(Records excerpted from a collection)
■ ■ ■ ■ ■ ■ ■

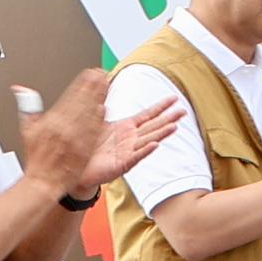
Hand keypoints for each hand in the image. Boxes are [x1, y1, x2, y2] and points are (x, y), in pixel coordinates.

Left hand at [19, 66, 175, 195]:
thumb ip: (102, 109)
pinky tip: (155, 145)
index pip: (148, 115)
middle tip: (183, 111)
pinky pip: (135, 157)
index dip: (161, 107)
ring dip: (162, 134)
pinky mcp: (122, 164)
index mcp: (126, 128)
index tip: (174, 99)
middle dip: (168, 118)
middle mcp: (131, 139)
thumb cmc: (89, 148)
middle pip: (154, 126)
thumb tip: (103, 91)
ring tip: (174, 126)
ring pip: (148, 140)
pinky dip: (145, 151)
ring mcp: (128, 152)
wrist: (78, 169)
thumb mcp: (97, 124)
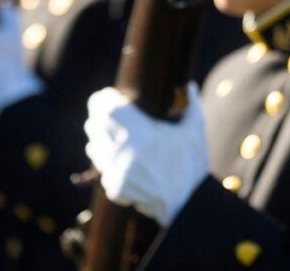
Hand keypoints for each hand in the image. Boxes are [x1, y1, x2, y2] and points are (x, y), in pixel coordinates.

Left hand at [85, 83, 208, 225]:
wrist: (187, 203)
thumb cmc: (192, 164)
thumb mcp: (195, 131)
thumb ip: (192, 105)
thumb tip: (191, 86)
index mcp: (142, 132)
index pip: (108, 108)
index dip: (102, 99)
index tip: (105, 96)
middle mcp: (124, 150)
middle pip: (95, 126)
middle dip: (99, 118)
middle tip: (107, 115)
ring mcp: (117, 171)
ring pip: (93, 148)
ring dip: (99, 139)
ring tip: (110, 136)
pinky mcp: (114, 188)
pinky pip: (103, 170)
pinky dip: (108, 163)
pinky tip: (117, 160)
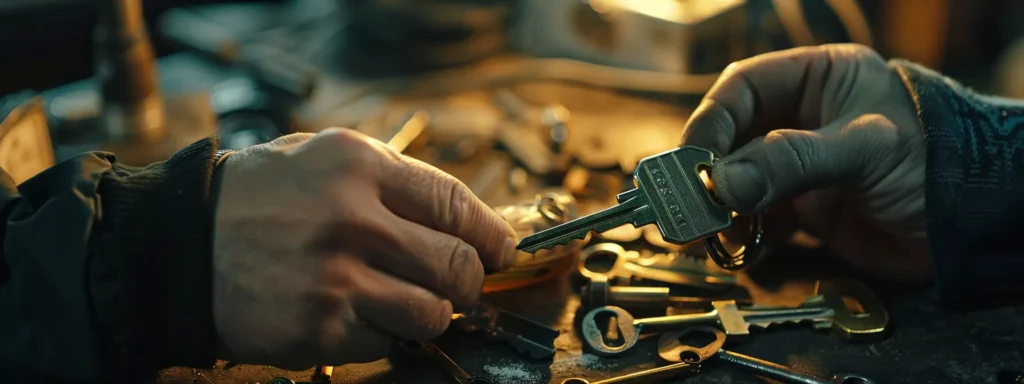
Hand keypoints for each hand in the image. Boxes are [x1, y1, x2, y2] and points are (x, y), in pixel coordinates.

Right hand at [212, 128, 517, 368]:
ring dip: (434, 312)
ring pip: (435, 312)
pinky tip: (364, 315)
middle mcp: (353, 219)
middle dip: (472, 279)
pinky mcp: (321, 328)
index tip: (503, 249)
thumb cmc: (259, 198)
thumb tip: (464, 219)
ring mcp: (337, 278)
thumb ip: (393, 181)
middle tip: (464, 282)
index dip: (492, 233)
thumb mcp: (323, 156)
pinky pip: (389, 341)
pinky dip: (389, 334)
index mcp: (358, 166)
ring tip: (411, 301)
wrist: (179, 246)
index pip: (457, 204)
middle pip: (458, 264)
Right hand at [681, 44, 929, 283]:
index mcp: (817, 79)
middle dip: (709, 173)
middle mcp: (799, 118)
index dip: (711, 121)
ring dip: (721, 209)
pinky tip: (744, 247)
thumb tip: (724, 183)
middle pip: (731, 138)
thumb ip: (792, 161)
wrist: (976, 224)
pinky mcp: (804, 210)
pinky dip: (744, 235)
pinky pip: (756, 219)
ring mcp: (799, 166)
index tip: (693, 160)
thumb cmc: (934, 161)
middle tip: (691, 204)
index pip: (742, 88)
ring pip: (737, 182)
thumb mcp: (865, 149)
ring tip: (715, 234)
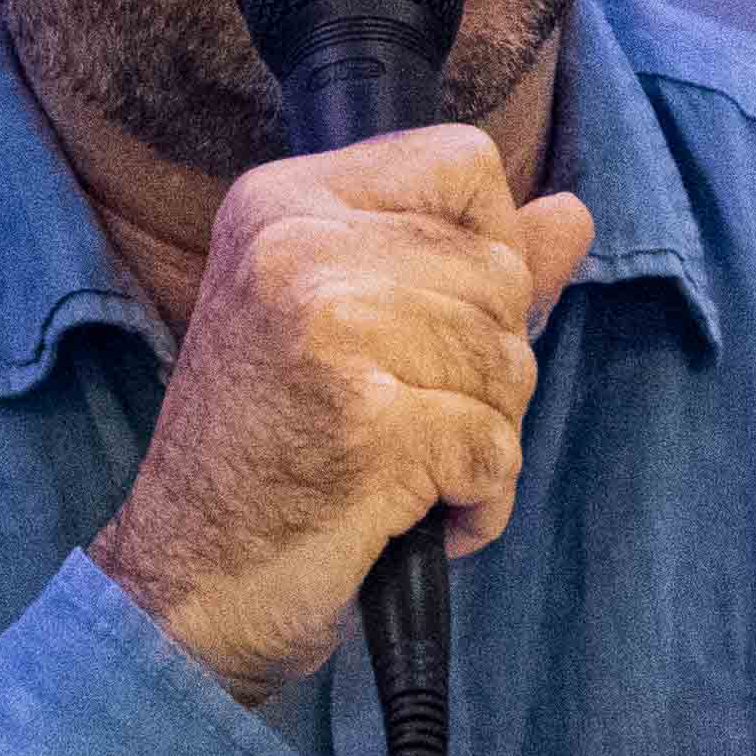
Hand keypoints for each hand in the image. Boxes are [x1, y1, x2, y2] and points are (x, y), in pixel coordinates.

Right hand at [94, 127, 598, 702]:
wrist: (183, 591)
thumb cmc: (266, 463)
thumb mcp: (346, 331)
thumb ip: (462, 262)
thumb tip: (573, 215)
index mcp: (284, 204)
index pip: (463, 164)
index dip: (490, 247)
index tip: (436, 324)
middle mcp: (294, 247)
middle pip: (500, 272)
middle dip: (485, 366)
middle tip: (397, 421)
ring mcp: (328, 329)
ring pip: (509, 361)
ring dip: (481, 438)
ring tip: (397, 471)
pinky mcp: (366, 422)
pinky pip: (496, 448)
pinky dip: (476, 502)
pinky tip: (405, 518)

■ ■ ■ ■ ■ ■ ■

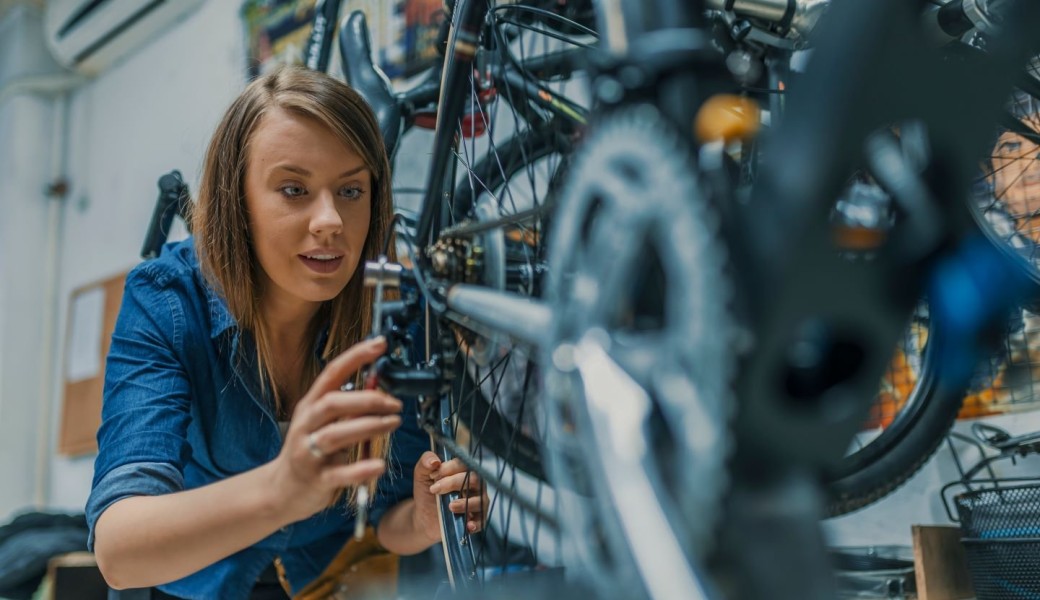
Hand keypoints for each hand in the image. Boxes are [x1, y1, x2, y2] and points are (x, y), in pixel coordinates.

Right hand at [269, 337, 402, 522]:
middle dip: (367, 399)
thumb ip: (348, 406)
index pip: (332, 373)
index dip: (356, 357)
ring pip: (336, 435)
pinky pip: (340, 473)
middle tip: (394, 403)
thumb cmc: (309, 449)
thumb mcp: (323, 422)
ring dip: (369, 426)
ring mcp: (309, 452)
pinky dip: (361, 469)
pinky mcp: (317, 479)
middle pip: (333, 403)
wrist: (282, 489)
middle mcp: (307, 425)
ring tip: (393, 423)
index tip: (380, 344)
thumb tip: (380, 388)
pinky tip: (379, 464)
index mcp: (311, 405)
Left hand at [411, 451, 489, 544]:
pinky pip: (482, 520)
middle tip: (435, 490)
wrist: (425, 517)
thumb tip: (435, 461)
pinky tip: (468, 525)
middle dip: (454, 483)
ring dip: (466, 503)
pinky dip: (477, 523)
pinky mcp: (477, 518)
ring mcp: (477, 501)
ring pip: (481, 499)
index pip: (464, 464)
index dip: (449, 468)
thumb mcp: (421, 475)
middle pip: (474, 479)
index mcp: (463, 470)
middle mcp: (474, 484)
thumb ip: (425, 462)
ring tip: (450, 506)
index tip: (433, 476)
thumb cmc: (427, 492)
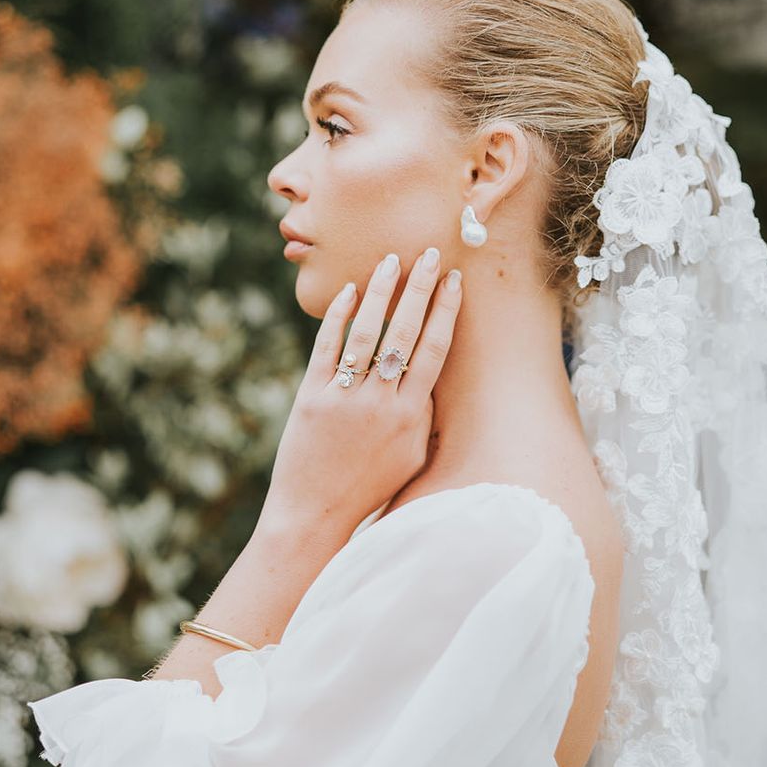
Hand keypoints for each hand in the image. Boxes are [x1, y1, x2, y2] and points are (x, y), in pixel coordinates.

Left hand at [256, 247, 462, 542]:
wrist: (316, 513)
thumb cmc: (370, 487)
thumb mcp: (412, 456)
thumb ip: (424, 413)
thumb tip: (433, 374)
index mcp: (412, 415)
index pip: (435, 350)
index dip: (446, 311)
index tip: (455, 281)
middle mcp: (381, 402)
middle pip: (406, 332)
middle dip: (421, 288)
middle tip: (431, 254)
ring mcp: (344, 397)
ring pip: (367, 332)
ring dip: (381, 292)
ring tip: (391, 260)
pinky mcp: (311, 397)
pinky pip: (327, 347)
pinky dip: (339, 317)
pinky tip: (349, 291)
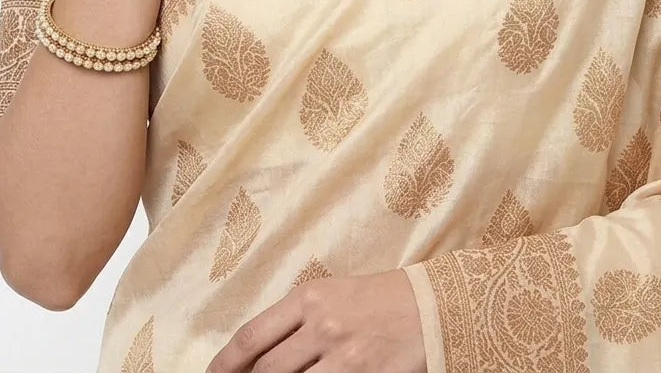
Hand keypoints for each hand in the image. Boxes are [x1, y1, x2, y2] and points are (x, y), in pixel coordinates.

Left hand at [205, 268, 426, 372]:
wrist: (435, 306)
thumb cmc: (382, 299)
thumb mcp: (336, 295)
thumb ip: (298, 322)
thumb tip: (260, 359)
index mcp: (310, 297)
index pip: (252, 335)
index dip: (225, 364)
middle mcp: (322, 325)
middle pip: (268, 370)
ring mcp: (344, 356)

■ ■ ■ ■ ■ ■ ■

Aim of the exercise:
Which lines above contain the word "wrist"? Copy each one.

Task solution:
wrist: (78, 169)
wrist: (187, 203)
wrist: (179, 246)
wrist: (976, 224)
wrist: (183, 591)
wrist: (282, 489)
wrist: (425, 517)
wrist: (316, 513)
wrist: (435, 306)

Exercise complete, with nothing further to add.